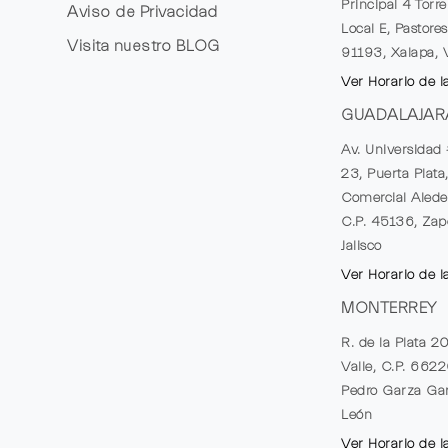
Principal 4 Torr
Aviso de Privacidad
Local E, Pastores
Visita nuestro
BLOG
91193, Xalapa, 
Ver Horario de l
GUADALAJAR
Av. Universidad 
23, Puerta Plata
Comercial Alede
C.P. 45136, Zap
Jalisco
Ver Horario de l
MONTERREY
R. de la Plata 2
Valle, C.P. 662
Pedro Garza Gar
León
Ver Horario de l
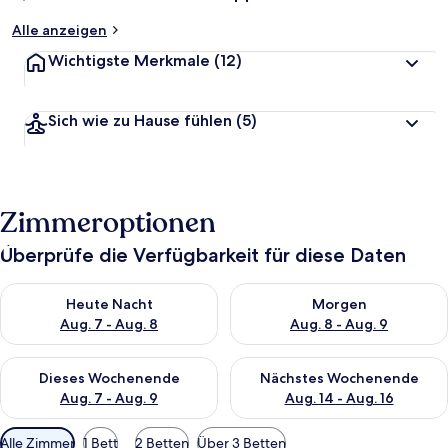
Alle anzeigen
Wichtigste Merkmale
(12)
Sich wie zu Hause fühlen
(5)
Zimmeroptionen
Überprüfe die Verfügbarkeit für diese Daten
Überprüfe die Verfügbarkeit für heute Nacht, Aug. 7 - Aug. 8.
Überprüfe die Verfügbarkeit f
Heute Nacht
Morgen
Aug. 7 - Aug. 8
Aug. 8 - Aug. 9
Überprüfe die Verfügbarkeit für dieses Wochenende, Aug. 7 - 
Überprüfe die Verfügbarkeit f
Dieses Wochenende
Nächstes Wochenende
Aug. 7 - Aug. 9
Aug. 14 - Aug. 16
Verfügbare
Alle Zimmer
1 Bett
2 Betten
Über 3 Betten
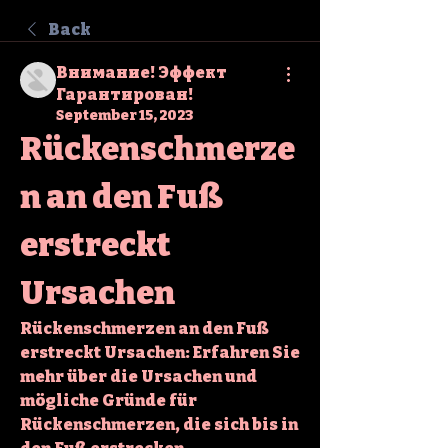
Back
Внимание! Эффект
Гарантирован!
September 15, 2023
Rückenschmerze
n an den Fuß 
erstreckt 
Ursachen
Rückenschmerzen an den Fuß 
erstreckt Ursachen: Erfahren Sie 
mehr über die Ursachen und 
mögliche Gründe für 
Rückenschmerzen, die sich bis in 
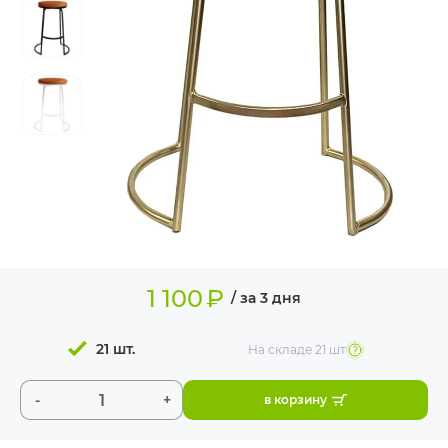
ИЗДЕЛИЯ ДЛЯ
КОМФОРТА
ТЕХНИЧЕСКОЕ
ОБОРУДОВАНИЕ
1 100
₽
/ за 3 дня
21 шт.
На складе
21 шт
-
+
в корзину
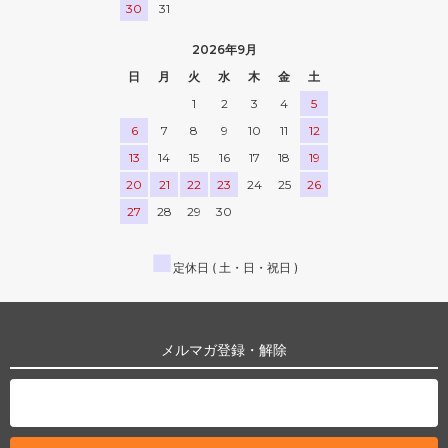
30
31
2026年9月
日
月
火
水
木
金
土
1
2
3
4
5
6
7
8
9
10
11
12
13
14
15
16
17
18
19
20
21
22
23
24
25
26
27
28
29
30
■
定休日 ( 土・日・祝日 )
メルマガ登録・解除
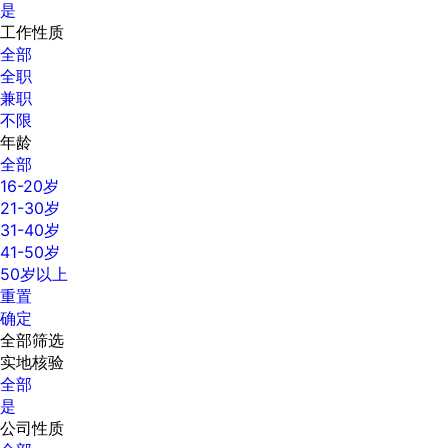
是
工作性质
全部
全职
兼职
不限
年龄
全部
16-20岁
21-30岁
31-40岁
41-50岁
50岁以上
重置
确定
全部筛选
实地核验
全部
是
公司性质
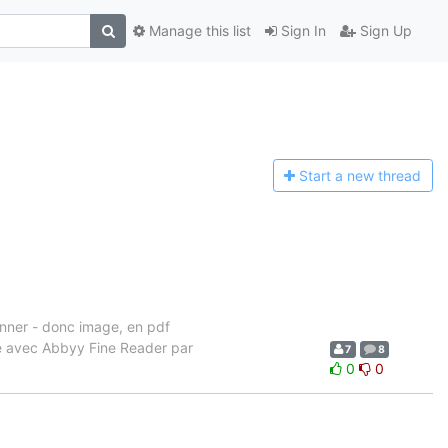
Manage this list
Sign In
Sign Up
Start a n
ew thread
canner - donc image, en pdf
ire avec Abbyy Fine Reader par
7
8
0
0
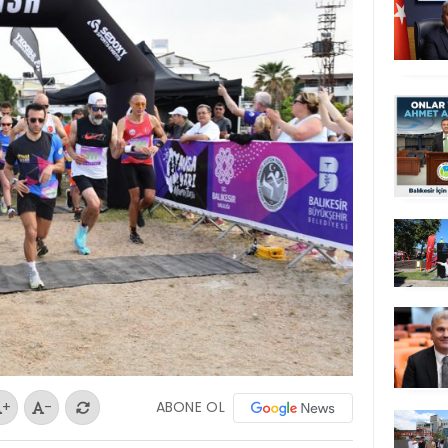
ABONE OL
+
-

○ ○ ○

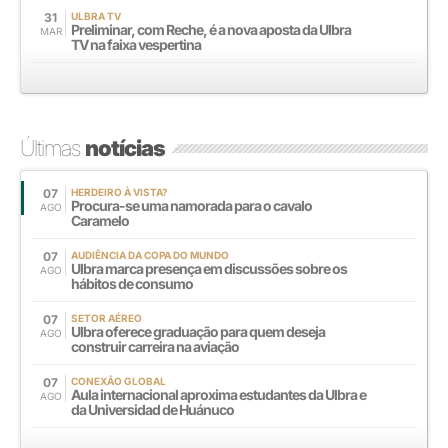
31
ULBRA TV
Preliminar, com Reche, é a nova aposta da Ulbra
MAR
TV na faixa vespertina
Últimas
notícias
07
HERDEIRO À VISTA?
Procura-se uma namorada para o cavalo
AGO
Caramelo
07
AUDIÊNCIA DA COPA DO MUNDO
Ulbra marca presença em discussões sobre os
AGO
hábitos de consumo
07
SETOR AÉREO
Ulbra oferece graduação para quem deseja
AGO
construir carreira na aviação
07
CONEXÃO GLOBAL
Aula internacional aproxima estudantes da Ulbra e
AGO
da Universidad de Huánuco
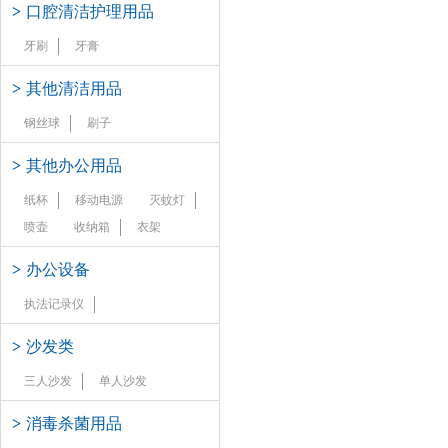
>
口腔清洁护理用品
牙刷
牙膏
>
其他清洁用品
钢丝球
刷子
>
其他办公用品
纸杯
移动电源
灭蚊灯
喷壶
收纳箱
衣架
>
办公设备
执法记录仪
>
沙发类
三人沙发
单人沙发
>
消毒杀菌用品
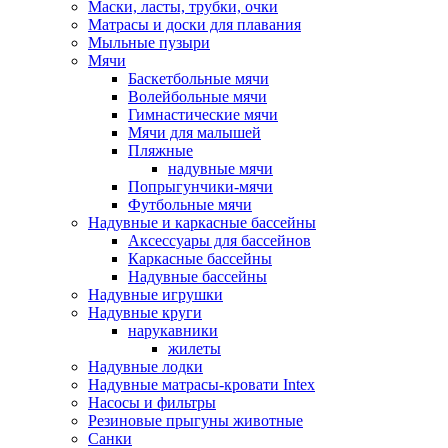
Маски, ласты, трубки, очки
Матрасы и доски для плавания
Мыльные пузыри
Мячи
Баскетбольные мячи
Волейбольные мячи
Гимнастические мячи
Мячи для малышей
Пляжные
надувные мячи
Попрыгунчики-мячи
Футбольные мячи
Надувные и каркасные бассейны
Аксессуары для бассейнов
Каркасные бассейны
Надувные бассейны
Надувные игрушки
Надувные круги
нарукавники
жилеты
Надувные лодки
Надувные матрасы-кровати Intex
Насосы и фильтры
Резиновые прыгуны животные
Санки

○ ○ ○

WORK TO COMPLETE: Starting from the line with "Principal 4 Torr" in the records above, repeat each line exactly until you have written the line with "Überprüfe die Verfügbarkeit für dieses", then stop; drop the pictures.

PROBLEM SOLUTION:
Principal 4 Torr
Aviso de Privacidad
Local E, Pastores
Visita nuestro
BLOG
91193, Xalapa, 
Ver Horario de l
GUADALAJAR
Av. Universidad 
23, Puerta Plata
Comercial Alede
C.P. 45136, Zap
Jalisco
Ver Horario de l
MONTERREY
R. de la Plata 2
Valle, C.P. 662
Pedro Garza Gar
León
Ver Horario de l
Alle anzeigen
Wichtigste Merkmale
(12)
Sich wie zu Hause fühlen
(5)
Zimmeroptionen
Überprüfe die Verfügbarkeit für diese Daten
Überprüfe die Verfügbarkeit für heute Nacht, Aug. 7 - Aug. 8.
Überprüfe die Verfügbarkeit f
Heute Nacht
Morgen
Aug. 7 - Aug. 8
Aug. 8 - Aug. 9
Überprüfe die Verfügbarkeit für dieses Wochenende, Aug. 7 - 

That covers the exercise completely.